WORK TO BE COMPLETED:
Your reply should consist solely of the lines from the start of the material below through the line containing "15: (424, 62, 6.40)", reproduced exactly.
[INPUT Boundary: Start]
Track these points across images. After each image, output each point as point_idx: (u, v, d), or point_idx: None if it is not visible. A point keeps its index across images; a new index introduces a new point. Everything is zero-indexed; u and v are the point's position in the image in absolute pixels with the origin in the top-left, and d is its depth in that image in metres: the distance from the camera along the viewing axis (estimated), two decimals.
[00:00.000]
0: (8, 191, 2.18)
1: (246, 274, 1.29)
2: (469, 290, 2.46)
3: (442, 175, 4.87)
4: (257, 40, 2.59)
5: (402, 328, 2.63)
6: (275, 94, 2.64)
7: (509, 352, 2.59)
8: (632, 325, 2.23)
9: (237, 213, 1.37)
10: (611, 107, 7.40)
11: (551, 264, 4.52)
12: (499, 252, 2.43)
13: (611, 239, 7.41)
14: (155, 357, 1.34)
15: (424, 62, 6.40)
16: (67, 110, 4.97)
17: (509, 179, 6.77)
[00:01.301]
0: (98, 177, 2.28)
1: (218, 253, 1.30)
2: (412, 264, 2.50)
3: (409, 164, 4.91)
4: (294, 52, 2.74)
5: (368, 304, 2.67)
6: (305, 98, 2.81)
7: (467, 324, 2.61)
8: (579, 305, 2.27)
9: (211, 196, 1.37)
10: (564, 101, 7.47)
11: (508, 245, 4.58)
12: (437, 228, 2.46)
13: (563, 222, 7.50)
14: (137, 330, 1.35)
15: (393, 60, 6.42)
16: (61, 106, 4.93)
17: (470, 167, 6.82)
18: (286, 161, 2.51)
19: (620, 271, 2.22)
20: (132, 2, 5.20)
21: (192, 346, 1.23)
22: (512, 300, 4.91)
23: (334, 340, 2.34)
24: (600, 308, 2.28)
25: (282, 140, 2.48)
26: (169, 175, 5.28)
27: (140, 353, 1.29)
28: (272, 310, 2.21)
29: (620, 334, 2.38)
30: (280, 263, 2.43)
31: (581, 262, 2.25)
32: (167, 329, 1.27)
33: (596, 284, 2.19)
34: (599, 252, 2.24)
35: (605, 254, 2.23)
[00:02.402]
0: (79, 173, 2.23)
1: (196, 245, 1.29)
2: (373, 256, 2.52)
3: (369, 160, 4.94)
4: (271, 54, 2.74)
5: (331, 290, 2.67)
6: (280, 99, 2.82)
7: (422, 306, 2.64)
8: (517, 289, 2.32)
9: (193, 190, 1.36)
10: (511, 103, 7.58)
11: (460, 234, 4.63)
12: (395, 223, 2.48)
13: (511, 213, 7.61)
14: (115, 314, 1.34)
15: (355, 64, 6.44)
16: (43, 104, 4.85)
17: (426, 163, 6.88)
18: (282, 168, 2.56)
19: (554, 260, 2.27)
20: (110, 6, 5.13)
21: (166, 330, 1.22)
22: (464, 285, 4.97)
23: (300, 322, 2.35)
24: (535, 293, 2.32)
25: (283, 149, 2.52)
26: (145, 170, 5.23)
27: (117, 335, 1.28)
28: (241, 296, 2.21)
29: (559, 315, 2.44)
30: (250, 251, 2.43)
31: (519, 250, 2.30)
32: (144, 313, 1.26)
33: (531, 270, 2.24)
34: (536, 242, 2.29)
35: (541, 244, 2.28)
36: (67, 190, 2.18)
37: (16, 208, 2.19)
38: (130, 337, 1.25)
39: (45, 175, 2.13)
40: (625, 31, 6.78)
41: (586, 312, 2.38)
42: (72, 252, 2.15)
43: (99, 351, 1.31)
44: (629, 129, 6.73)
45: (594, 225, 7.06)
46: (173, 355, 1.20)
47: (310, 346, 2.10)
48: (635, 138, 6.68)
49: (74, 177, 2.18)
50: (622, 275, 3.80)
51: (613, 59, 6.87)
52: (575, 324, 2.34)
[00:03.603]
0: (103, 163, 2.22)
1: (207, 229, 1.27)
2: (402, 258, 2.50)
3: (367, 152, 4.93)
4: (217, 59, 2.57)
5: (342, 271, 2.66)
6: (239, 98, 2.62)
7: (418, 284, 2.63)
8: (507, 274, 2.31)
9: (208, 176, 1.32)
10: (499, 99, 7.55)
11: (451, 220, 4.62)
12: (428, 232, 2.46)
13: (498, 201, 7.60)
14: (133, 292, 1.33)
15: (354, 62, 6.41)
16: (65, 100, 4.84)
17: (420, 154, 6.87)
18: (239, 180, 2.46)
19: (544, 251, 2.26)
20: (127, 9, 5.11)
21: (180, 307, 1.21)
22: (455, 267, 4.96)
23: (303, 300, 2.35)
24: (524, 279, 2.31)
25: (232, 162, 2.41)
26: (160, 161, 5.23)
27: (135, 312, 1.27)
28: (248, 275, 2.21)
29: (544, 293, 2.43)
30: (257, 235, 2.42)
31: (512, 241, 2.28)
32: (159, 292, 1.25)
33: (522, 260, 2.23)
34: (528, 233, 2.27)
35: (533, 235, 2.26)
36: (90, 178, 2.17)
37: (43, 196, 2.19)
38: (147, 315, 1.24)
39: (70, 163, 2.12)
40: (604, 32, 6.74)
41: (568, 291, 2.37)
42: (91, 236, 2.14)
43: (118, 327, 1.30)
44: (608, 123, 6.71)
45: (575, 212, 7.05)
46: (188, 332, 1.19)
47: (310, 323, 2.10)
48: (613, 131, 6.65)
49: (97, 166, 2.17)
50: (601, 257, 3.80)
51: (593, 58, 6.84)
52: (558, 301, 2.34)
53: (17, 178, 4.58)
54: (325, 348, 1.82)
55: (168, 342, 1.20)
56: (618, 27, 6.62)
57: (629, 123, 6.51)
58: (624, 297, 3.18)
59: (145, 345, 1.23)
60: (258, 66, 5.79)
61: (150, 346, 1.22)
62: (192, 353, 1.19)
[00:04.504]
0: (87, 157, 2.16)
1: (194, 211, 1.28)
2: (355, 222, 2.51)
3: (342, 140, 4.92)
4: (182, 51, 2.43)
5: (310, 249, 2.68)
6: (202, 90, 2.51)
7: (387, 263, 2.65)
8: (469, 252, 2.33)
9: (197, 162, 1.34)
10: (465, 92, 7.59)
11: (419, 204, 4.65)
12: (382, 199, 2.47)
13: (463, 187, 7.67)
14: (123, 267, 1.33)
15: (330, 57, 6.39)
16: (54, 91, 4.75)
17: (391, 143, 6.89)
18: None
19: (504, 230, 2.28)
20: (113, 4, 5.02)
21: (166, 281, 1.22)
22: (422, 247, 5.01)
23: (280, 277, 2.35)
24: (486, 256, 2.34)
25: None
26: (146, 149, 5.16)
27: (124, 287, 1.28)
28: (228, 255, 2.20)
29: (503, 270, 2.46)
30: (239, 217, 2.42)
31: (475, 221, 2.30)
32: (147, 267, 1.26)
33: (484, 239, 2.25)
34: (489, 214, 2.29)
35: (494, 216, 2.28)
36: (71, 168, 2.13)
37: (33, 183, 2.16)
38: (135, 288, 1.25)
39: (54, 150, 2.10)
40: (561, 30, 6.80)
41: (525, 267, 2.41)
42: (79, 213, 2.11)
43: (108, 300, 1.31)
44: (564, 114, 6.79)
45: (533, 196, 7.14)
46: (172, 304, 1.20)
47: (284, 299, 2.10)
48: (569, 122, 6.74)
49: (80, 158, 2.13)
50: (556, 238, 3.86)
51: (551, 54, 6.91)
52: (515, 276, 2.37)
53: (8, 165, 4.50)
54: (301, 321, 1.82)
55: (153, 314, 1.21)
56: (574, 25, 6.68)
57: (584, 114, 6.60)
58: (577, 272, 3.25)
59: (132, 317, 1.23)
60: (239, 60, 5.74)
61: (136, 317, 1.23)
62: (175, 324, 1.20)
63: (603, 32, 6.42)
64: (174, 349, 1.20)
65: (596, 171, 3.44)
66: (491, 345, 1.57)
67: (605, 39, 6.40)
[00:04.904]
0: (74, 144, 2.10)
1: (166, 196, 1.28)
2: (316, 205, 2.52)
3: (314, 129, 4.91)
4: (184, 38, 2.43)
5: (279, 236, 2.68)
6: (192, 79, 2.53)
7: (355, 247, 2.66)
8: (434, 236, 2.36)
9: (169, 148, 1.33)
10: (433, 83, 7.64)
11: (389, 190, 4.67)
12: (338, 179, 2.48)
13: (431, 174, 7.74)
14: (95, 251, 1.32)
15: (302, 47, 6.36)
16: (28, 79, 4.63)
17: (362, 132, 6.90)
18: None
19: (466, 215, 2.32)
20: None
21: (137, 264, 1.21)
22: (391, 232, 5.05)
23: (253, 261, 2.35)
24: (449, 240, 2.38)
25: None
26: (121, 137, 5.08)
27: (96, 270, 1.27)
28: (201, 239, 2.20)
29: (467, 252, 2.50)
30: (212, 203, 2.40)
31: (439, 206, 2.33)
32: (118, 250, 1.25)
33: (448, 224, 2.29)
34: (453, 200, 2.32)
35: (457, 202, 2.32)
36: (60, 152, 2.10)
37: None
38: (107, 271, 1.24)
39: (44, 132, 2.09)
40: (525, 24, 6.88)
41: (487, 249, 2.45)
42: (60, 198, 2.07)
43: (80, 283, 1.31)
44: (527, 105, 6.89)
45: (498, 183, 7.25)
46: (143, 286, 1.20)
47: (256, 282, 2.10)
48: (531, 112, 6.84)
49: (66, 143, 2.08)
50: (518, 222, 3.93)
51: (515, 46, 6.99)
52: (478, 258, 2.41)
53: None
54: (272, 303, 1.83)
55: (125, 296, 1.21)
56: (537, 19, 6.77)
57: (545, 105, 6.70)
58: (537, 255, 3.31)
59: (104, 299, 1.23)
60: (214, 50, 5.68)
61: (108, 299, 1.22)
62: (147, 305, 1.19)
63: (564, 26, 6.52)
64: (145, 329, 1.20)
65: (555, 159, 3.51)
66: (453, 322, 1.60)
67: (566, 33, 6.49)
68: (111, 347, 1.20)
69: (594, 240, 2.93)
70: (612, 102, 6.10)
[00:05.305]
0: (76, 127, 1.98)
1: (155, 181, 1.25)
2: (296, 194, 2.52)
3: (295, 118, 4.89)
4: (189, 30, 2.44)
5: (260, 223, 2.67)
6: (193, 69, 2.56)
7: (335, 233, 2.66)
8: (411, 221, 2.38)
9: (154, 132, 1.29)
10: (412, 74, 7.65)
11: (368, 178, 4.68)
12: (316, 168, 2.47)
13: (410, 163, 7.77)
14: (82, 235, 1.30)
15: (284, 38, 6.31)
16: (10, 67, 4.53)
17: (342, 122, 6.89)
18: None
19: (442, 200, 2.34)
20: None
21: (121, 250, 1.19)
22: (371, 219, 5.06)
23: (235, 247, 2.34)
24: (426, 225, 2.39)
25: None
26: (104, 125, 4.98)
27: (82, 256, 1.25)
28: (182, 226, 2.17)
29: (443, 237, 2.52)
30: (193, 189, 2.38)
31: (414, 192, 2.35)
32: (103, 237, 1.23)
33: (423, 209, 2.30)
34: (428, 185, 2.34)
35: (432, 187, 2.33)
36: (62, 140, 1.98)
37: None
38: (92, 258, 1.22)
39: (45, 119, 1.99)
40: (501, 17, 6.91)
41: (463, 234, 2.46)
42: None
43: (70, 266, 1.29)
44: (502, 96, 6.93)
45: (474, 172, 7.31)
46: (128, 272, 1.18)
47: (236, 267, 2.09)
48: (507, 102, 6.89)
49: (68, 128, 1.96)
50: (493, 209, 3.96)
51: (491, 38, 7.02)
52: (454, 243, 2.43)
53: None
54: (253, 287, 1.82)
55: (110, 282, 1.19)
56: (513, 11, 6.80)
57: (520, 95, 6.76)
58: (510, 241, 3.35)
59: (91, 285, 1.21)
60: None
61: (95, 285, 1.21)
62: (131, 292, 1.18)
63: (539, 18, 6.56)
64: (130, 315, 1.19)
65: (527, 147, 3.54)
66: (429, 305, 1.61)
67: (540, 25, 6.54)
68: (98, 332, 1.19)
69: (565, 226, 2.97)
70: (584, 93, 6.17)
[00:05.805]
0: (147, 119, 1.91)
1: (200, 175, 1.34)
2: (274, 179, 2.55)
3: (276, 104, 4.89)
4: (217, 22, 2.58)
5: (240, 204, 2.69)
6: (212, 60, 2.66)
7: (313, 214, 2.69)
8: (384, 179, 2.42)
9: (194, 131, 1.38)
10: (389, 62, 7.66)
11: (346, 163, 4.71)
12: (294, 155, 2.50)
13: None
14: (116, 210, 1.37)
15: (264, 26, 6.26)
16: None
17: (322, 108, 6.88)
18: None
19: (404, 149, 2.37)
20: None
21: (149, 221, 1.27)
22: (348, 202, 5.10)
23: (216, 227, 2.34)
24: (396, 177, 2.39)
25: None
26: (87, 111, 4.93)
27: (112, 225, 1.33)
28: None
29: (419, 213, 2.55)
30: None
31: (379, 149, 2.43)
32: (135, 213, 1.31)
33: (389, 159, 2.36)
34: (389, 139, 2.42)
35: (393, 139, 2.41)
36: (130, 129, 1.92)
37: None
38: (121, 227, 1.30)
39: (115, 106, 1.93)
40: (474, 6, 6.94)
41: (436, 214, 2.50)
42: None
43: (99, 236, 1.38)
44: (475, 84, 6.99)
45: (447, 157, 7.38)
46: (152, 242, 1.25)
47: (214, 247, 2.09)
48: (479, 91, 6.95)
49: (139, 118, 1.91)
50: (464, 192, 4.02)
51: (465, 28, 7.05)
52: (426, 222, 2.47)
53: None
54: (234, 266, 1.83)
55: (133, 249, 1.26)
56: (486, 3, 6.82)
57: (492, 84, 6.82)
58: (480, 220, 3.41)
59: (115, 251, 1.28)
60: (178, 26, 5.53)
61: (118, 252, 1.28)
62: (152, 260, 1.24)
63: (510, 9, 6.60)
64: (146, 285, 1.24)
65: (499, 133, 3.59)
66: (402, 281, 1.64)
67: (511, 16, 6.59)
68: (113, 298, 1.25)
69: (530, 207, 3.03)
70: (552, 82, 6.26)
[INPUT Boundary: End]
REPLY:
Track these points across images. After each image, output each point as point_idx: (u, v, d), or point_idx: None if it is not visible. A point keeps its index across images; a new index introduces a new point. Everything is zero-indexed; u and v are the point's position in the image in absolute pixels with the origin in the top-left, and d is its depth in that image in metres: the distance from the camera along the viewing axis (estimated), two decimals.
[00:00.000]
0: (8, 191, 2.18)
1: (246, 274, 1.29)
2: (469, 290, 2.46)
3: (442, 175, 4.87)
4: (257, 40, 2.59)
5: (402, 328, 2.63)
6: (275, 94, 2.64)
7: (509, 352, 2.59)
8: (632, 325, 2.23)
9: (237, 213, 1.37)
10: (611, 107, 7.40)
11: (551, 264, 4.52)
12: (499, 252, 2.43)
13: (611, 239, 7.41)
14: (155, 357, 1.34)
15: (424, 62, 6.40)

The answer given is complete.